Reviews

Red-Eye to Havre de Grace

Step inside the mind of Edgar Allan Poe with this trippy musical meditation on his mysterious death.

Ean Sheehy and Alessandra L. Larson star in Red-Eye to Havre de Grace, directed by Thaddeus Phillips, at New York Theatre Workshop.
Ean Sheehy and Alessandra L. Larson star in Red-Eye to Havre de Grace, directed by Thaddeus Phillips, at New York Theatre Workshop.
(© Johanna Austin)

Someone is following you. You're haunted by the ghost of a lost love. You're drawn into a tight space and buried alive. Nineteenth-century author Edgar Allan Poe explored all of these scenarios and more in his poems and short stories. Almost two centuries later, his nightmarish visions are still the basis of so much American horror. Director Thaddeus Phillips and his troupe of performers use many of Poe's own words and themes to tell the frightening story of the poet's final days in Red-Eye to Havre de Grace at New York Theatre Workshop. It's a sensory overload that seduces us into Poe's world and then, like Montresor in The Cask of Amontillado, traps us inside for a terrifying 90 minutes.

The show starts mildly enough. Steve (Jeremy Wilhelm), a park ranger from the Edgar Allan Poe National Historic Site in Philadelphia, gives us a few facts about Poe to consider before the curtain rises: Poe (Ean Sheehy) spent five years watching his wife, Virginia (Alessandra L. Larson), die of tuberculosis. Virginia first realized she was dying when a blood vessel burst in her throat while she was playing the piano. After her death, Poe continued to live with his mother-in-law ("Muddy"), with whom he regularly corresponded on his trips to literary societies from D.C. to Boston, what is now commonly referred to as the "Acela Corridor."
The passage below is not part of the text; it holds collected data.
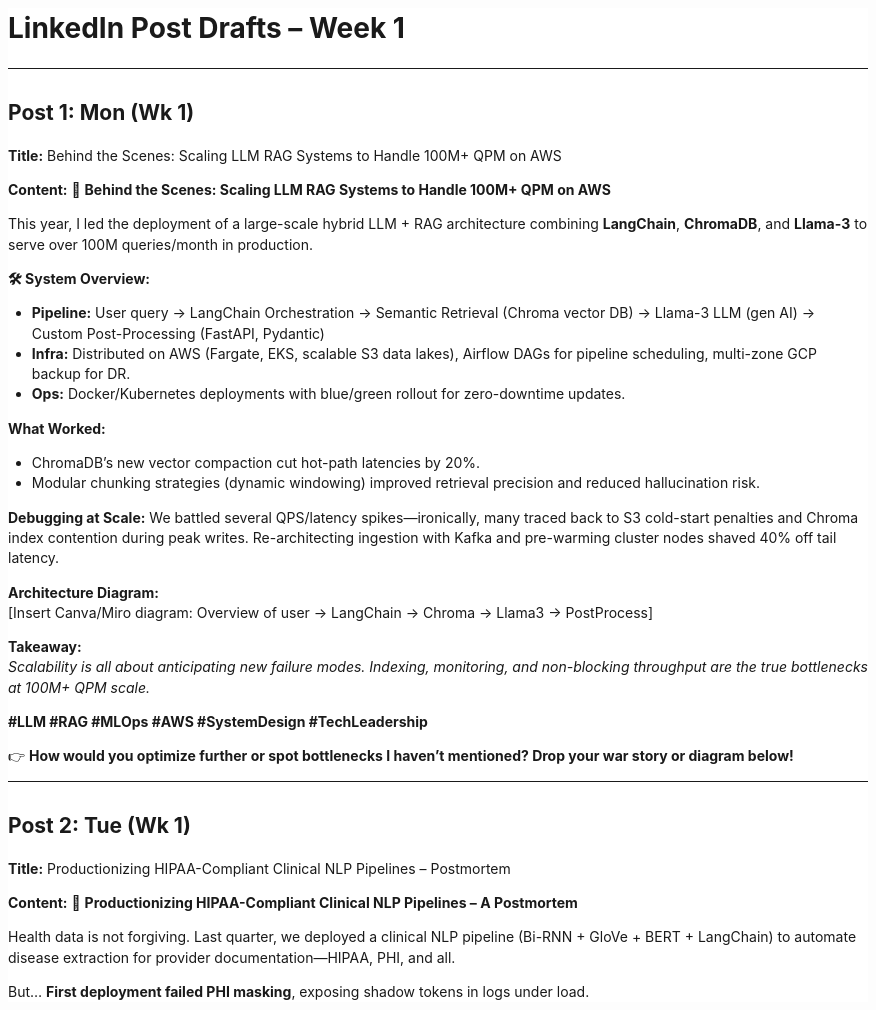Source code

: # LinkedIn Post Drafts – Week 1

---
## Post 1: Mon (Wk 1)
**Title:** Behind the Scenes: Scaling LLM RAG Systems to Handle 100M+ QPM on AWS

**Content:**
🚀 **Behind the Scenes: Scaling LLM RAG Systems to Handle 100M+ QPM on AWS**

This year, I led the deployment of a large-scale hybrid LLM + RAG architecture combining **LangChain**, **ChromaDB**, and **Llama-3** to serve over 100M queries/month in production.

**🛠️ System Overview:**
- **Pipeline:** User query → LangChain Orchestration → Semantic Retrieval (Chroma vector DB) → Llama-3 LLM (gen AI) → Custom Post-Processing (FastAPI, Pydantic)
- **Infra:** Distributed on AWS (Fargate, EKS, scalable S3 data lakes), Airflow DAGs for pipeline scheduling, multi-zone GCP backup for DR.
- **Ops:** Docker/Kubernetes deployments with blue/green rollout for zero-downtime updates.

**What Worked:**
- ChromaDB’s new vector compaction cut hot-path latencies by 20%.
- Modular chunking strategies (dynamic windowing) improved retrieval precision and reduced hallucination risk.

**Debugging at Scale:**
We battled several QPS/latency spikes—ironically, many traced back to S3 cold-start penalties and Chroma index contention during peak writes. Re-architecting ingestion with Kafka and pre-warming cluster nodes shaved 40% off tail latency.

**Architecture Diagram:**  
[Insert Canva/Miro diagram: Overview of user -> LangChain -> Chroma -> Llama3 -> PostProcess]

**Takeaway:**  
_Scalability is all about anticipating new failure modes. Indexing, monitoring, and non-blocking throughput are the true bottlenecks at 100M+ QPM scale._

**#LLM #RAG #MLOps #AWS #SystemDesign #TechLeadership**

👉 **How would you optimize further or spot bottlenecks I haven’t mentioned? Drop your war story or diagram below!**

---

## Post 2: Tue (Wk 1)
**Title:** Productionizing HIPAA-Compliant Clinical NLP Pipelines – Postmortem

**Content:**
🔬 **Productionizing HIPAA-Compliant Clinical NLP Pipelines – A Postmortem**

Health data is not forgiving. Last quarter, we deployed a clinical NLP pipeline (Bi-RNN + GloVe + BERT + LangChain) to automate disease extraction for provider documentation—HIPAA, PHI, and all.

But… **First deployment failed PHI masking**, exposing shadow tokens in logs under load.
Much of the action takes place on trains and in train stations, as Poe travels between New York, Philadelphia, and Baltimore. He's in a constant state of anxiety, and he worries that he's being followed. Ranger Steve plays practically every other character in the show, from train conductors to Dr. John Sartain, in whose Philadelphia home Poe seeks refuge when he's convinced someone is trying to kill him. Composer David Wilhelm (brother of Jeremy) pumps the pedals of a dissected upright piano during the travel scenes, mimicking the chugging of the train as well as the rapid beating of Poe's heart.

The Wilhelms' music is crucial in creating an atmosphere of terror: The actors strike, pluck, and bow the piano strings, refusing to rely on the keys to sustain a sufficient level of creepiness. It's amazing what comes out of this tortured workhorse of an instrument. At one point, Poe and Virginia sit at opposite ends of a long white tablecloth, drinking tea. David Wilhelm plays a somber nocturne on the piano while Jeremy Wilhelm, who has a resonant and colorful operatic voice, sings along with the French translation to "Annabelle Lee." It's a scene straight out of a particularly arty haunted house.

As Virginia, the unbelievably agile Larson is a constant spectral presence throughout the show. She crawls around Poe's back and onto the furniture like a naughty kitten, exuding the kind of playfulness one might expect from a considerably younger spouse. (Virginia was 13 when she married a 27-year-old Poe.) A segment in which she dances flamenco while on stilts is unforgettable, both for its novelty and physical difficulty. Virginia never speaks, adding to her otherworldliness. Larson is so expressive in her movement that words would feel superfluous.

Sheehy does the heavy lifting with the text, reciting many of Poe's real letters and poems with an obsolete and grandiose American diction. Whether he's lecturing or doing battle with his demons, every word is crystal clear. Sheehy seems possessed by the spirit of Poe, a man with an infinite imagination, constantly thwarted by the limitations of his quotidian surroundings.

Phillips creates haunting and ultra-specific stage pictures using the most common of props, costumes, and set pieces: A table doubles as a door, a train compartment, and a hotel hallway. Drew Billiau casts dark and foreboding shadows across the stage with a simple assortment of practical and stage lights. Sound designer Robert Kaplowitz heightens and accents the tiniest sounds, giving the feeling that one is inside a film or video game. Everything about this production is inventive, visually arresting, and utterly memorable. Who needs big-budget effects when you have a great story and a keen understanding of how to manipulate the senses?

Without saying as much, Red-Eye to Havre de Grace makes a pretty compelling case that Poe was a paranoid schizophrenic in a time when little was known about mental illness, that his Gothic genius was as much a product of his hallucinations as his ability to turn a phrase. While such autobiographical literary analysis has its limitations, the mysterious circumstances surrounding the author's death lend that notion some credence. Thankfully, Phillips and the Wilhelms maintain some of that mystery for you to contemplate long after you've left the theater.